CONSIGNA 1:
Reproduce del texto sobre la escuela y la desigualdad el fragmento que va de "Lo que entendemos" a "el sentido marxista).".
CONSIGNA 2:
Enumera, sin repetir ninguna, todas las expresiones que aparecen entre comillas en el texto sobre la escuela y la desigualdad.
CONSIGNA 3:
Según el texto sobre la escuela y la desigualdad, ¿cuál sería el medio para lograr la igualdad?

TEXTO DE LECTURA:
********
La escuela, bastión de la desigualdad


spagnuolo_b (5k image)La escritora colonense ahonda en la problemática de la educación pública. Una mirada descarnada de la realidad de nuestro país y nuestra ciudad donde se alienta la desigualdad.


Cuando el liberalismo del “siglo de las luces” descubrió el concepto de injusticia social, antes desconocido, pareció surgir una nueva ética. Esta aspiraba a la “igualdad” (luego uno de los lemas de la Revolución Francesa). El medio de lograrla sería la educación, puesta por igual al alcance de todos.


Lo que entendemos por “igualdad de oportunidades”, desde la alfabetización masiva a la universidad pública. Pero, pasada la exaltación revolucionaria, la constitución del estado burgués demostró que el ideal era (como lo sigue siendo) utópico.


La avidez nunca saciada de cierto tipo humano por el dinero, el poder y la ostentación no permitieron llevarlo a la práctica. (Aclaramos que usamos los términos “liberalismo” y “burgués” en el contexto de los siglos XVIII y XIX, no en el sentido marxista).


Desde luego, hubo también mucha gente que desde entonces se devanó los sesos construyendo distintas metodologías filosóficas y políticas, unas pacíficas, otras violentas, que abarcaron todas las acciones imaginables, desde escribir libros a poner bombas, pero todas en busca de alcanzar una misma meta: la “igualdad”.
********
DATOS PROPORCIONADOS:
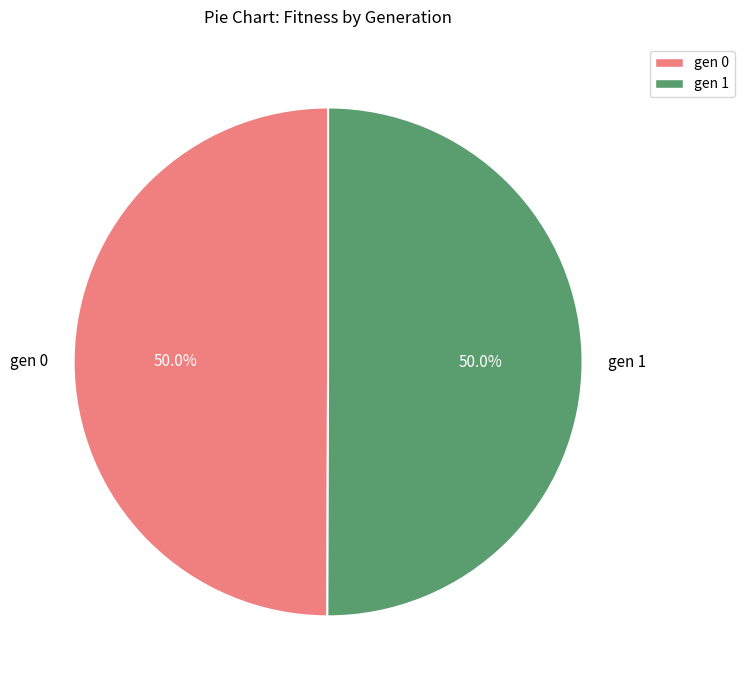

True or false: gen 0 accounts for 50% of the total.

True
********
SOLUCIÓN PROPUESTA 1:
Lo que entendemos por “igualdad de oportunidades”, desde la alfabetización masiva a la universidad pública. Pero, pasada la exaltación revolucionaria, la constitución del estado burgués demostró que el ideal era (como lo sigue siendo) utópico.


La avidez nunca saciada de cierto tipo humano por el dinero, el poder y la ostentación no permitieron llevarlo a la práctica. (Aclaramos que usamos los términos “liberalismo” y “burgués” en el contexto de los siglos XVIII y XIX, no en el sentido marxista).

SOLUCIÓN PROPUESTA 2:
- siglo de las luces
- igualdad
- igualdad de oportunidades
- liberalismo
- burgués

SOLUCIÓN PROPUESTA 3:
La educación, puesta por igual al alcance de todos.